- _TEXT PROVIDED_
Now, returning to my somewhat nuanced response to the question of the general competence of youth to make informed and rational decisions (and thus manage their own welfare) overall, I'd contend that youth, particularly adolescent youth, are more equipped to deal with the turbulence and difficulties of "adult life" to a greater extent than is commonly perceived. I typically refer to the empirical research that has been conducted into the capacities of adolescents to offer informed and rational consent to medical treatment, since this could be reasonably extrapolated into a functioning analysis of their capacities to make similarly informed and rational decisions about their own welfare. For instance, I frequently refer to Weithorn and Campbell's The Competency of Children and Adolescents to Make Informed Treatment Decisions (http://www.jstor.org/pss/1130087):
This study was a test for developmental differences in competency to make informed treatment decisions. 96 subjects, 24 (12 males and 12 females) at each of 4 age levels (9, 14, 18, and 21), were administered a measure developed to assess competency according to 4 legal standards. The measure included 4 hypothetical treatment dilemmas and a structured interview protocol. Overall, 14-year-olds did not differ from adults. 9-year-olds appeared less competent than adults with respect to their ability to reason about and understand the treatment information provided in the dilemmas. However, they did not differ from older subjects in their expression of reasonable preferences regarding treatment. It is concluded that the findings do not support the denial of the right of self-determination to adolescents in health-care situations on the basis of a presumption of incapacity. Further, children as young as 9 appear able to participate meaningfully in personal health-care decision making.
I'd thus agree with their analysis that "[t]he ages of eighteen or twenty-one as the 'cutoffs' below which individuals are presumed to be incompetent to make determinations about their own welfare do not reflect the psychological capacities of most adolescents."
Next, I'd note that the deliberate infantilization of youth plays a role in hobbling their intellectual development, and thus, their ability to defend against the very conditions that it's presumed they need to be "protected" from. As John Darling (A.S. Neill on Democratic Authority: A Lesson from Summerhill?, Oxford Review of Education, Vol. 18, No. 1 (1992), pp. 45-57) notes:
[There is a] common-sense perception, endemic in our culture, of children as rather silly and immature, unfit to be given responsibility. Yet such a view is clearly in danger of being self-confirming; for where children are seen as silly and immature, they will not be given responsibility, and where they are not given responsibility, they are likely to remain silly and immature.

- _QUESTIONS_
#1 List every age level of the subjects tested in the study quoted in the passage on youth competence.
#2 Continue the passage on youth competence after its quoted passage about children seen as "silly and immature."

- _SUPPLIED DATA_
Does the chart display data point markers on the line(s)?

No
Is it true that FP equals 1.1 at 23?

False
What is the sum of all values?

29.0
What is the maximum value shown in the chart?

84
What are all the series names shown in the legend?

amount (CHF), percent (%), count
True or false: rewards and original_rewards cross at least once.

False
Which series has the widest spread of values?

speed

- _RESULTS FOR EACH TASK_
#1 9, 14, 18, and 21

#2
The very perception of children and adolescents being incompetent and irresponsible, and unable to exercise those rights that all the combined facets of individual self-determination entail, plays a role in conditioning them to be incompetent and irresponsible to some extent, in alignment with societal predictions and expectations, on which policies that infantilize modern youth are formed. Darling also notes this:
It is not entirely clear why tardy development should be seen as a virtue, but it seems likely that one reason for disliking rapid maturation is that this upsets our low-level expectations of what is possible. Because our society has these low-level expectations, it is entitled to treat children with an enveloping paternalism, which in turn fosters the infirm condition previously assumed.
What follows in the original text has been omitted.